Insensibilidade e mau gosto
Já não falo da ética da responsabilidade, a que alguns - de forma mais restritiva - preferem chamar ética republicana. Cada um faz a interpretação deste princípio de acordo com a sua formação e a sua consciência.
Até dentro da mesma maioria política há discrepâncias nesta matéria. Em 2001, por exemplo, Jorge Coelho renunciou dignamente à pasta ministerial que ocupava quando ocorreu a tragédia de Entre-os-Rios alegando que a culpa não podia morrer solteira.
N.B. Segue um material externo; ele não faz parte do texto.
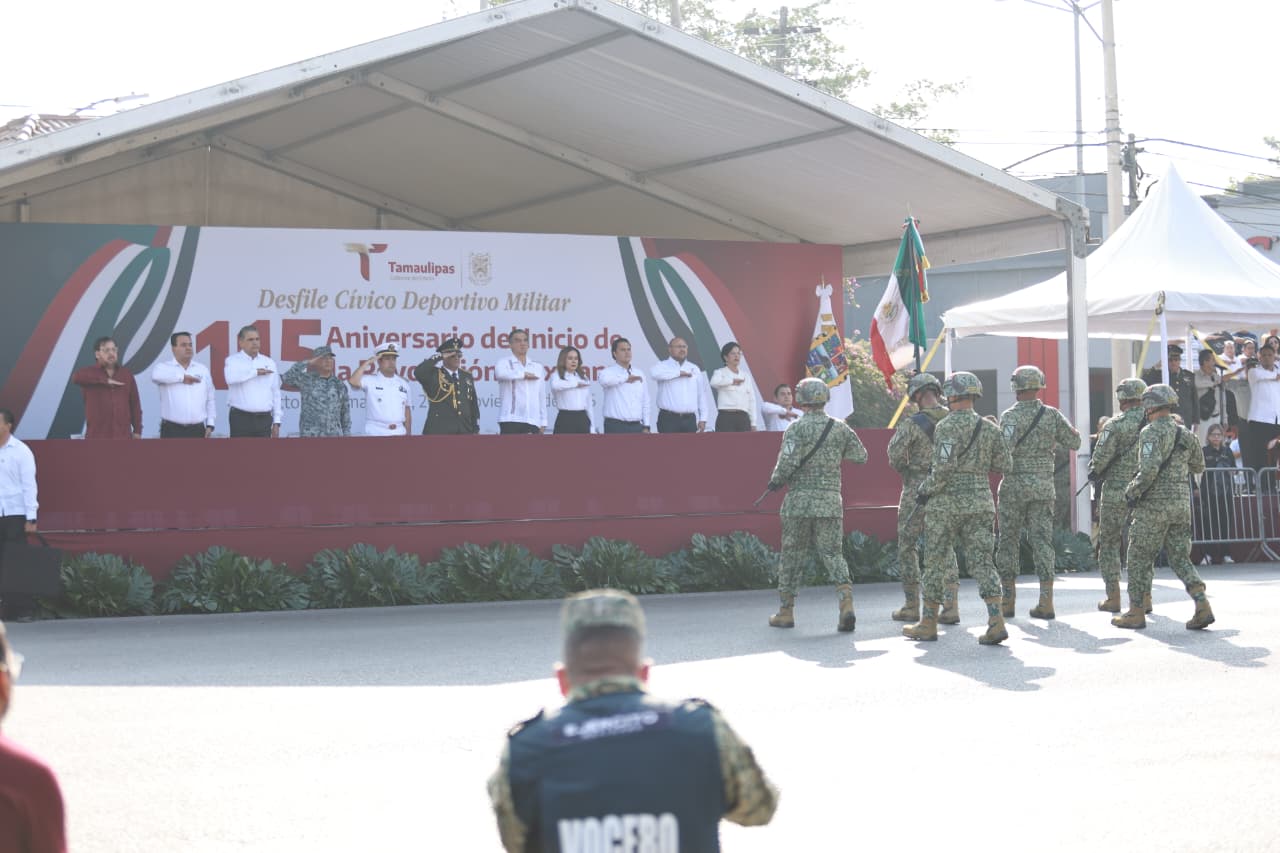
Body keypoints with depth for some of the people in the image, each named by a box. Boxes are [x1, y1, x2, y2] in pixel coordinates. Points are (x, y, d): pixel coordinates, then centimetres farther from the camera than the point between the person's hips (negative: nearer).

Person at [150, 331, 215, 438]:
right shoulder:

O País, mergulhado em estado de choque, compreendeu bem o que este gesto e estas palavras significavam.
Constança Urbano de Sousa, titular da Administração Interna, tem um entendimento muito diferente da ética da responsabilidade: a culpa, para esta ministra, é sempre de terceiros.
Foi assim na tragédia de Pedrógão, está a ser assim neste novo drama em que Portugal mergulhou desde ontem pela mesmíssima causa, agora alastrada a dois terços do País, como se nada tivéssemos aprendido com o que aconteceu há quatro meses e as 65 vítimas mortais desse fatídico 17 de Junho tivessem morrido em vão.
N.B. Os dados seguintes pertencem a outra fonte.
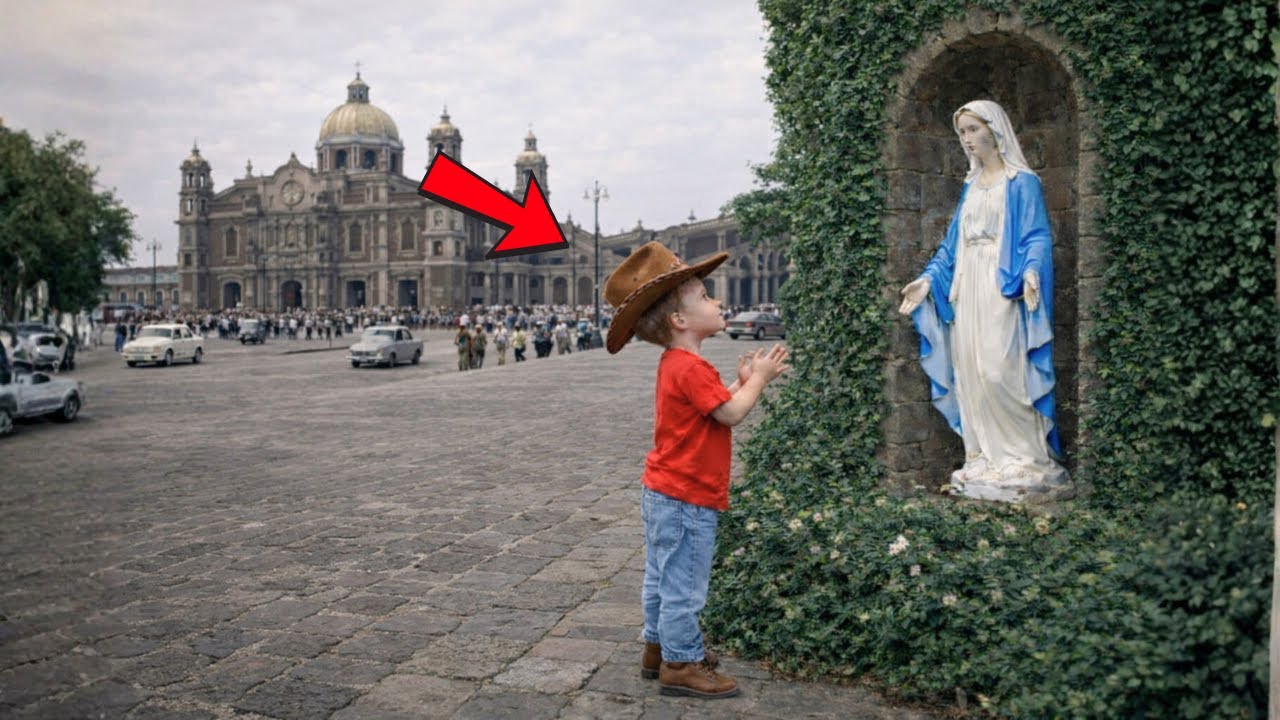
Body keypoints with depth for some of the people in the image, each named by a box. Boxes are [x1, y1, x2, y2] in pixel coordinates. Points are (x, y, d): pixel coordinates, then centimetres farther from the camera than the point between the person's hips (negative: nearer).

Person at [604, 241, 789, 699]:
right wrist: (758, 378, -8)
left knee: (663, 578, 19)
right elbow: (732, 414, -21)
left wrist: (745, 381, 5)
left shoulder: (676, 364, 11)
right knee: (683, 585, 0)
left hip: (665, 493, 10)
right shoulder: (691, 368, -21)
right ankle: (681, 665, 10)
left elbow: (718, 407, 16)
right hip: (686, 498, -10)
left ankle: (659, 647, 31)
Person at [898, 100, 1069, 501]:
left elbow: (1036, 237, -9)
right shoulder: (970, 186, 19)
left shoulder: (1021, 182, 0)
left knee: (1000, 372, -13)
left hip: (1003, 289, -7)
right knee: (970, 374, 3)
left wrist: (1031, 271, -28)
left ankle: (1025, 459, -3)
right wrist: (928, 279, 12)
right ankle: (986, 460, 9)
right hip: (967, 289, 7)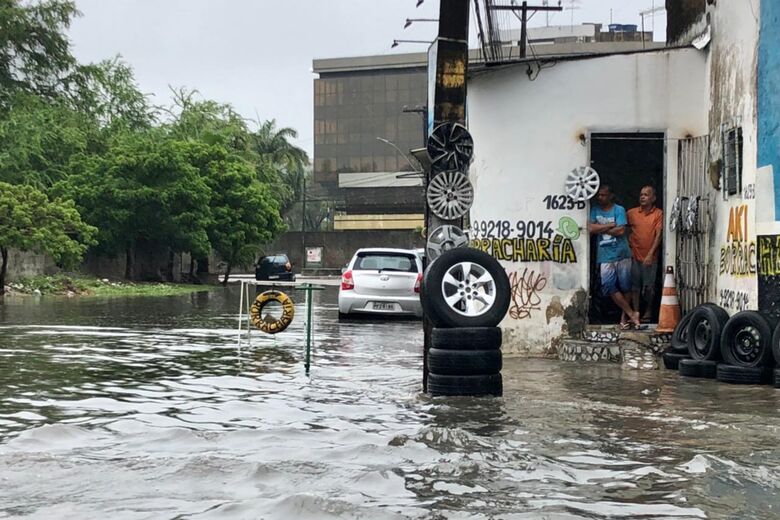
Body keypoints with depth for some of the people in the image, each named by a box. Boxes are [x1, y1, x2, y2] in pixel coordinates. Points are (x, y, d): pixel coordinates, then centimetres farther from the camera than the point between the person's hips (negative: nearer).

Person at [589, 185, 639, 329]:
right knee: (609, 286, -9)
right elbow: (591, 228, -4)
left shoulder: (619, 210, 0)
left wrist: (601, 229, -6)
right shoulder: (595, 210, 9)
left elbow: (621, 230, -12)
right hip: (605, 256, 2)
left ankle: (624, 316, 15)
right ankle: (632, 314, -3)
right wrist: (610, 225, -8)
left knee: (625, 286, 3)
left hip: (622, 253, -2)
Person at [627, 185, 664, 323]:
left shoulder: (658, 214, -3)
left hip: (650, 257, -2)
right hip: (634, 255, 2)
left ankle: (648, 311, 24)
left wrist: (650, 254, -15)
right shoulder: (632, 213, 3)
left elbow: (658, 235, -8)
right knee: (634, 285, 4)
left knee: (648, 286, 6)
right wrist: (629, 245, -2)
A ministra tem, pois, o direito de se manter agarrada ao umbral da porta do seu gabinete no Terreiro do Paço, por mais evidente que seja a sua falta de competência para o exercício do cargo que ainda ocupa. Não tem é o direito de insultar os portugueses - e, desde logo, os familiares das vítimas dos fogos - ao queixar-se publicamente, enquanto Portugal arde, de não ter gozado férias neste Verão. Por revelar uma insensibilidade chocante e um mau gosto inadmissível em qualquer titular de um cargo político.
Se o primeiro-ministro for incapaz de lhe transmitir isto, espero ao menos que o Presidente da República não perca a oportunidade de dizer com franqueza ao chefe do Governo que esta ministra está a mais no elenco governativo e deve portanto ir enfim de férias. Muito prolongadas.